Yarrrrr!! Ever since I heard the cheesy pirate metal of ALESTORM I’ve always wanted to see them and thanks to Hellfest I got my wish. Another band who pulled a huge spilled out crowd to the Temple, it was clear that everyone was keen for a hearty knees up and Cap’n Christopher Bowers and his crew duly obliged with the likes of merry, singalong numbers like ‘Walk The Plank’, ‘Shipwrecked’ and the all unifying ‘Rum’. As the mascara melted, inflatable sharks surfed the crowd as Bowers nattered seafaring tales that no one could understand. Yes folks, if you wanted to party, then these lovable, totally mad Scots brought it in bunches to France.
Another cult band who were massive in the early 90s, LIFE OF AGONY were famed for mixing dark groove and crossover in what was a very cutting edge style that few to this day have replicated. In no small part were Keith Caputo’s melancholic baritone vocals that definitely gave the band a distinct sound. These days of course, Keith is now Mina having undergone a sex change, so I was curious to see how this might affect the band. Vocally, Mina still has a deep voice even with a now feminine look. But did it really matter? Clearly not to the adulation of the fans (some of whom had waited 22 years to see her) and the sheer love between songs like ‘Through And Through’, ‘This Time’ and ‘Method Of Groove’ even bowled Caputo over to the point where she threw herself into the warm embrace of the crowd, and about a dozen dudes started clamoring over her! Like I said, it was a human journey and a moving one if a little strange at that….
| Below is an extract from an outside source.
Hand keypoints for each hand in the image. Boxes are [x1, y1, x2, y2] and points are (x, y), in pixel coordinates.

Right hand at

And things could only get weirder as LIMP BIZKIT was in the house muthafuckas. From Ennio Morricone’s ‘For A Few Dollars More’ intro to chocolate starfish to Metallica medleys to vocalist Freddy Durst philosophizing ‘…Hellfest….that basically means..um… there’s Hell..’. Heh heh, it doesn’t get any better than that! If you weren’t drunk or high by now, then Limp Biscuit got you there (un)naturally with their 90s brand of angry whiteboy rap rock mixing their own cool grooves in ‘Rollin’ to ‘Break Stuff’, the latter spawning a giant moshpit that sucked people in like a human whirlpool, along with an array of covers from RATM’s ‘Killing In The Name’ and Ministry’s ‘Thieves’. With the band leaving Durst to dance off to the Bee Gees ‘Staying Alive’ I did wonder if Limp Biscuit were up there with the greatest piss takers or just a hugely entertaining band. Whatever the case, as Durst himself says ‘…I’m just a crazy muthafucka livin’ it up there in the fast lane..’ and for just over an hour about 100,000 muthas were there too bro.
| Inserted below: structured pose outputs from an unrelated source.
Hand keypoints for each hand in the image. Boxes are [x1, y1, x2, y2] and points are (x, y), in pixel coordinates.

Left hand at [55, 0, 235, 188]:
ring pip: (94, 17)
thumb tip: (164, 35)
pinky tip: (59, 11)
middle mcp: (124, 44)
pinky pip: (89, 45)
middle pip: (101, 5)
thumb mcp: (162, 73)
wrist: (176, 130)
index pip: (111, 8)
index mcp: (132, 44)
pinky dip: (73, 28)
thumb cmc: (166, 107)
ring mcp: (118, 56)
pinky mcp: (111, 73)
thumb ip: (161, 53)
Still reeling from the daze of Durst I decided to collapse the last vestiges of my sanity journeying into the night with TRIPTYKON, Tom Warrior’s band. Befitting the surrounding night with their own darkness, they had it all from weeping mascara to Tom G’s raw vocal drawls and his still visceral guitar sound. Not a million miles sound wise from his famed band Celtic Frost, it was nice to see him throw in the likes ‘Circle Of Tyrants’ and ‘The Usurper’ for old fans like me that got both band and crowd head banging ferociously to these timeless classics. More charged than their last stint at Hellfest, it was nice to close out the festival to their black energy, which perversely brought back some reality to my senses after the curse of Durst (that was, until I met him in person at the airport the next morning!!!).
Now firmly consolidated in their location as well as being a recognized and respected cultural entity, Hellfest has moved up big time to not only make its name in history as France’s greatest festival by embracing all, but moreover creating an ambiance seldom seen at other festivals, based on value for money, camaraderie and most of all – FUN.